┌────────

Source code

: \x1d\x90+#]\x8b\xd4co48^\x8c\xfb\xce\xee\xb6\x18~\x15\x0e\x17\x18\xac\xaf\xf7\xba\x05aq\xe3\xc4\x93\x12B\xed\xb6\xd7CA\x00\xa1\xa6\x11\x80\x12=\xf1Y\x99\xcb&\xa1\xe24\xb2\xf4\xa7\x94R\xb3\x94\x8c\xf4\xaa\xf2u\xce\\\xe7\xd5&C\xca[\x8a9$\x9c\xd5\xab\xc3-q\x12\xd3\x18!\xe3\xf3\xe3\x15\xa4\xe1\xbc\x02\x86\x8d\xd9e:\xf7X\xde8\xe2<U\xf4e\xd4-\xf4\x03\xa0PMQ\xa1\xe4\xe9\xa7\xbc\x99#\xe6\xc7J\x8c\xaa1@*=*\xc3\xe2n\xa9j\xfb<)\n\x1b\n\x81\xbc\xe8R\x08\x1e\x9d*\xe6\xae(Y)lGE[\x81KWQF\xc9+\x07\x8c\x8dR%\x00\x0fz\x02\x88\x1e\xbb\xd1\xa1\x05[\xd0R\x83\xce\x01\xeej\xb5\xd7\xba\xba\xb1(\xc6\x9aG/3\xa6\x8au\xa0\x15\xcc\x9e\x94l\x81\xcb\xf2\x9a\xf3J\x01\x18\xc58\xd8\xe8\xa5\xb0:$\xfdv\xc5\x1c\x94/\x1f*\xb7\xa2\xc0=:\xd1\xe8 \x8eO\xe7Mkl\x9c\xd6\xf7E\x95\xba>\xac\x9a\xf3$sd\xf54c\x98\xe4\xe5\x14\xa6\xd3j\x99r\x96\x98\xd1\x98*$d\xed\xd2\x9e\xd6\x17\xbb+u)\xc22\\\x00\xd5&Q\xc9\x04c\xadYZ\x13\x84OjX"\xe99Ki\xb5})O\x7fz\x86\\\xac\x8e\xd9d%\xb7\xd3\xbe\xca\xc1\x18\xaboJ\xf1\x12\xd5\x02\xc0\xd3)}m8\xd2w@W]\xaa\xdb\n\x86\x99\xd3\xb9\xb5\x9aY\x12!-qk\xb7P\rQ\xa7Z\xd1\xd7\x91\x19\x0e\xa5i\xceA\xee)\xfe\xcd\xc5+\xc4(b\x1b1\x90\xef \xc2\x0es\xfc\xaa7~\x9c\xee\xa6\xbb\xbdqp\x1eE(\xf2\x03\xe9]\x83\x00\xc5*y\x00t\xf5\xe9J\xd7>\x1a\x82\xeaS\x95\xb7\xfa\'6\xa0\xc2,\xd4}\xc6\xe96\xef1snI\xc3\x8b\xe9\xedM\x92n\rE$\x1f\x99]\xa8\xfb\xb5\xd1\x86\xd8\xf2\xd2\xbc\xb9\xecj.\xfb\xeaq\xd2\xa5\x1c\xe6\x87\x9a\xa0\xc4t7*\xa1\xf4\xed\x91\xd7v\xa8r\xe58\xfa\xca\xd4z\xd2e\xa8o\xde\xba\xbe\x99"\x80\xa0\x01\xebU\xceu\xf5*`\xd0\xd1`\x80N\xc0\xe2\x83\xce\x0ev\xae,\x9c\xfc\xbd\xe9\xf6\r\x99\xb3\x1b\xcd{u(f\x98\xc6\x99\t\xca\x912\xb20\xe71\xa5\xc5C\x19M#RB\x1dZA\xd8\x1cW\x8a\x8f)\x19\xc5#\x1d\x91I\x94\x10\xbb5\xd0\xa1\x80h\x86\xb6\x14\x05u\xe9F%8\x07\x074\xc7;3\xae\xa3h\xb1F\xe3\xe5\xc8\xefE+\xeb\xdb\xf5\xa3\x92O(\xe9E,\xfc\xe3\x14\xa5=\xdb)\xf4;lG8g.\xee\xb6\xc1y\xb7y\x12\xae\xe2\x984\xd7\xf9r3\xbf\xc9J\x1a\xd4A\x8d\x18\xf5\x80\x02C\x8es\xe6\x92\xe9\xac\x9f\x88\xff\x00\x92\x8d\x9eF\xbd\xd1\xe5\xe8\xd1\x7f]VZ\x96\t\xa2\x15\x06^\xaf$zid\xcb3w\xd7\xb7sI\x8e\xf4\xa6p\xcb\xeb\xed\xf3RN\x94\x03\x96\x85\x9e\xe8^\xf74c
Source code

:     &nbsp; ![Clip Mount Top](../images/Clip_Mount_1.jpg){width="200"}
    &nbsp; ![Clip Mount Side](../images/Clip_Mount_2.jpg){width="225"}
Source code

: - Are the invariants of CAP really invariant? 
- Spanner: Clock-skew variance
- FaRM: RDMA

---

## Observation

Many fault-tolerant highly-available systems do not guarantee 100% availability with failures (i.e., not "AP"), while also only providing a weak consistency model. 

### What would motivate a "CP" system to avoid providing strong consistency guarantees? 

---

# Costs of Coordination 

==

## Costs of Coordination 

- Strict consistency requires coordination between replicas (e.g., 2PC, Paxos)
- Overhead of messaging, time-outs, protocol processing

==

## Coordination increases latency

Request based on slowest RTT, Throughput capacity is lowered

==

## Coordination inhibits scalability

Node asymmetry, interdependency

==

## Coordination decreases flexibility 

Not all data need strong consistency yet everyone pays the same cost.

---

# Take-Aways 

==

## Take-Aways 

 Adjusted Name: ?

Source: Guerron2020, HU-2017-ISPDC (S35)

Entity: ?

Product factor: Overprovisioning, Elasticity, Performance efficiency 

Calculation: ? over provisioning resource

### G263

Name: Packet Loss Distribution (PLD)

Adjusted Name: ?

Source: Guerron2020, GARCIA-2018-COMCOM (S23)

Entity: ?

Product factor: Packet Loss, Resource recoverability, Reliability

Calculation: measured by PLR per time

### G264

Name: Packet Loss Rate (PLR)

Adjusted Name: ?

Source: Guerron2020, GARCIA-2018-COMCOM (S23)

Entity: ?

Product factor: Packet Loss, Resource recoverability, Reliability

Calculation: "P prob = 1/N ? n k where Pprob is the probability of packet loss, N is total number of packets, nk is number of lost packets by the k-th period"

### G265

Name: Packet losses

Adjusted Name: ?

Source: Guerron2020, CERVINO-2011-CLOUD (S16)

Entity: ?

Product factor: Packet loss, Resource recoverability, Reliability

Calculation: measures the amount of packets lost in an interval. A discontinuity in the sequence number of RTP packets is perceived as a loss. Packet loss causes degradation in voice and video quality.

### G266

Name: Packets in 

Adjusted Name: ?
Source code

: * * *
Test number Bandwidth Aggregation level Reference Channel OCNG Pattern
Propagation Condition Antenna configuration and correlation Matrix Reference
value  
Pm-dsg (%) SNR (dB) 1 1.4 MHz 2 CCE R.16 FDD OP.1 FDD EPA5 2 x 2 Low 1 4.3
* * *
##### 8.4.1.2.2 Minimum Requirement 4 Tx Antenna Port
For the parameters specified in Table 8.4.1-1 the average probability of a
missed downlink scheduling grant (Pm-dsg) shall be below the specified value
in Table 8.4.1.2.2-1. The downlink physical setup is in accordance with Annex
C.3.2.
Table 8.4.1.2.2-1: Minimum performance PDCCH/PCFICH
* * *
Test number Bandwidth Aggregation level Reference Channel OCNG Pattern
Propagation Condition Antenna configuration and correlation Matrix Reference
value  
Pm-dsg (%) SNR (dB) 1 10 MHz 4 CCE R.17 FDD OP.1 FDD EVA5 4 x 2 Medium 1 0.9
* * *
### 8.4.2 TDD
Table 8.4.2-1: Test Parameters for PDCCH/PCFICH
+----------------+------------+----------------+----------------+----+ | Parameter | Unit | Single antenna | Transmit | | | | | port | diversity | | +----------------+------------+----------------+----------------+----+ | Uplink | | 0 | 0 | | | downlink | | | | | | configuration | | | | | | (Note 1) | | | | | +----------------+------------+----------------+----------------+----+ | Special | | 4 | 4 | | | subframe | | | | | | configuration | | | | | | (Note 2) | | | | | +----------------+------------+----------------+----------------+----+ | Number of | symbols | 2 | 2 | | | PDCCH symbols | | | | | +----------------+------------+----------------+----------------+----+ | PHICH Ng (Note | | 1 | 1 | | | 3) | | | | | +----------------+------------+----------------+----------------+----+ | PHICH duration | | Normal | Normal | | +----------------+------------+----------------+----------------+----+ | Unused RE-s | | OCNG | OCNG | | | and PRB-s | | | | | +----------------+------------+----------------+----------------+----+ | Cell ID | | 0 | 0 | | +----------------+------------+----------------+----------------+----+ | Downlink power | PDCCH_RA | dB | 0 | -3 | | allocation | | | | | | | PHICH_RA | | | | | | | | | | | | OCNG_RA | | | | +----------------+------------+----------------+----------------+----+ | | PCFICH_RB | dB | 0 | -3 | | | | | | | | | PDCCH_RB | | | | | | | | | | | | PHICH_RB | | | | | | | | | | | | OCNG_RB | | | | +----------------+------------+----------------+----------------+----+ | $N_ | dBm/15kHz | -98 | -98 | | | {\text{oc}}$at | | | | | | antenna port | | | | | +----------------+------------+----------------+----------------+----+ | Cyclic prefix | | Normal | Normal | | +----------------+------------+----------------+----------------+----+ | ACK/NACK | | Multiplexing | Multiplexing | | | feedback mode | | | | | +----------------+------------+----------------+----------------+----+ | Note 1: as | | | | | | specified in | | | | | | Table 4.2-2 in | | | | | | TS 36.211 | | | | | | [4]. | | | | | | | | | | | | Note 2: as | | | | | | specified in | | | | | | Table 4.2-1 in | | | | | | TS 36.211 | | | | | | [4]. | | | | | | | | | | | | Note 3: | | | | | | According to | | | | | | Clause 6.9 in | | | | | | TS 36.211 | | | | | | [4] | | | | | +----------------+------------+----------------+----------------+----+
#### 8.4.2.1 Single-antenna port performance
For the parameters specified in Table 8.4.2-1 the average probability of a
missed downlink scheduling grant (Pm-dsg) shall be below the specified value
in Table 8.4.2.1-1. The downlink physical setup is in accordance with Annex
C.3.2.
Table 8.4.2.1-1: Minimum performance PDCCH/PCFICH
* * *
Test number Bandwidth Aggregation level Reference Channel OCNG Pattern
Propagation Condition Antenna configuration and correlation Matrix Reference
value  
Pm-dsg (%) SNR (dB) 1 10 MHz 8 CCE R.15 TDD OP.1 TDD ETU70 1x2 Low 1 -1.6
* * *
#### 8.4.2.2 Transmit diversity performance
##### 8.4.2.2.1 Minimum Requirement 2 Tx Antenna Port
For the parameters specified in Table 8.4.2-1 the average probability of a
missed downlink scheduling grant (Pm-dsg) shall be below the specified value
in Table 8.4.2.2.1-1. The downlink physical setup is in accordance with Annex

└────────

EXERCISE GOAL =
Among the lines in the data above, find those containing "Product" and give only how many there are.

REPLY TO THE EXERCISE =
4